Probable presence of an ubiquitous cryptic mitochondrial gene on the antisense strand of the cytochrome oxidase I gene
1 LATP, CNRS-UMR 6632, IFR 48 Infectiopôle, Evolution biologique et modélisation, case 5, Université de Provence, Place Victor Hugo, 13331 Marseille cedex 3, France
2 Departamento de Ingeniería Genética, CINVESTAV, Irapuato Km 9.6 Libramiento Norte Carr. Irapuato-León 36821 Irapuato Gto, México
3 Biovays SAS, Université de Provence, 3, place Victor Hugo, 13331 Marseille cedex 3, France
4 INRA, UMR1163 de Biotechnologie des Champignons Filamenteux, IFR86-BAIM. Aix-Marseille Universités, ESIL, 163 avenue de Luminy, CP 925, 13288 Marseille Cedex 09, France
5 Aix-Marseille Univ, UMR1163 BCF, 163 avenue de Luminy, CP925, 13288 Marseille Cedex 09, France
6 National Collections of Natural History, The Hebrew University of Jerusalem, 91904 Jerusalem, Israel
7 Department of Life Sciences, Ben Gurion University, 84105 Beer Sheva, Israel
Biology Direct 2011, 6:56 doi:10.1186/1745-6150-6-56Published: 24 October 2011
Mitochondria mediate most of the energy production that occurs in the majority of eukaryotic organisms. These subcellular organelles contain a genome that differs from the nuclear genome and is referred to as mitochondrial DNA (mtDNA). Despite a disparity in gene content, all mtDNAs encode at least two components of the mitochondrial electron transport chain, including cytochrome c oxidase I (Cox1).

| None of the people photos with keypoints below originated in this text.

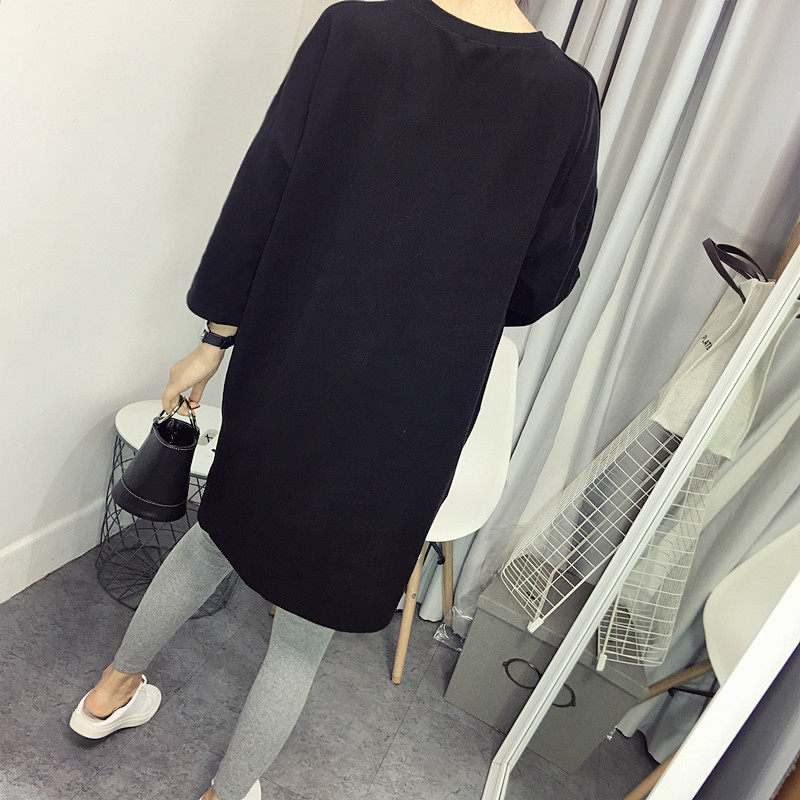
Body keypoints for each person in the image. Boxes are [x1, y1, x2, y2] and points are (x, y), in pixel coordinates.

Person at [69, 1, 600, 798]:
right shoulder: (566, 95)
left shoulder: (354, 30)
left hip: (294, 355)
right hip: (415, 402)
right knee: (305, 629)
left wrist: (214, 338)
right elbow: (539, 281)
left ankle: (109, 694)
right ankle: (225, 793)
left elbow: (264, 188)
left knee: (213, 540)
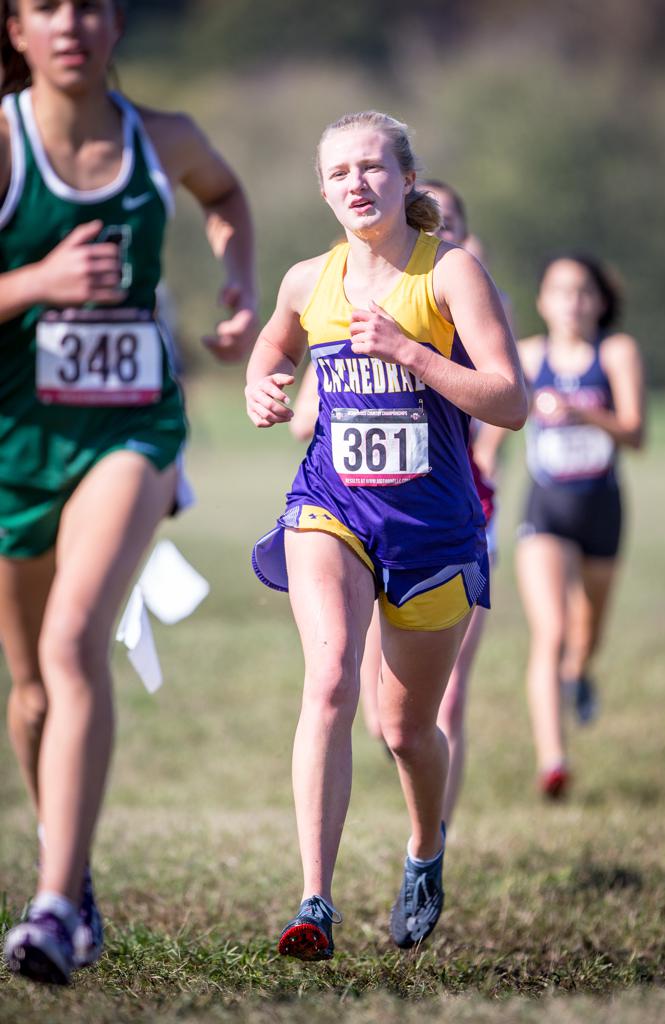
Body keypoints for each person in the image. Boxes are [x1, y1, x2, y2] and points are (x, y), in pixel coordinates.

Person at [0, 0, 257, 985]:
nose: (71, 22)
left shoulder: (166, 138)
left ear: (115, 25)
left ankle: (55, 904)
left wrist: (239, 285)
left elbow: (225, 192)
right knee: (29, 692)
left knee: (74, 642)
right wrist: (39, 281)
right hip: (15, 440)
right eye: (45, 7)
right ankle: (76, 869)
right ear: (16, 31)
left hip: (131, 425)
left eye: (91, 4)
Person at [246, 111, 526, 960]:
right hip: (332, 507)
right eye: (339, 173)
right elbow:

Presentation of the hypothesis
A positionally conserved ORF has been found on the complementary strand of the cox1 genes of both eukaryotic mitochondria (protist, plant, fungal and animal) and alpha-proteobacteria. This putative gene has been named gau for gene antisense ubiquitous in mtDNAs. The length of the deduced protein is approximately 100 amino acids. In vertebrates, several stop codons have been found in the mt gau region, and potentially functional gau regions have been found in nuclear genomes. However, a recent bioinformatics study showed that several hypothetical overlapping mt genes could be predicted, including gau; this involves the possible import of the cytosolic AGR tRNA into the mitochondria and/or the expression of mt antisense tRNAs with anticodons recognizing AGR codons according to an alternative genetic code that is induced by the presence of suppressor tRNAs. Despite an evolutionary distance of at least 1.5 to 2.0 billion years, the deduced Gau proteins share some conserved amino acid signatures and structure, which suggests a possible conserved function. Moreover, BLAST analysis identified rare, sense-oriented ESTs with poly(A) tails that include the entire gau region. Immunohistochemical analyses using an anti-Gau monoclonal antibody revealed strict co-localization of Gau proteins and a mitochondrial marker.
Testing the hypothesis
This hypothesis could be tested by purifying the gau gene product and determining its sequence. Cell biological experiments are needed to determine the physiological role of this protein.
Implications of the hypothesis
Studies of the gau ORF will shed light on the origin of novel genes and their functions in organelles and could also have medical implications for human diseases that are caused by mitochondrial dysfunction. Moreover, this strengthens evidence for mitochondrial genes coded according to an overlapping genetic code.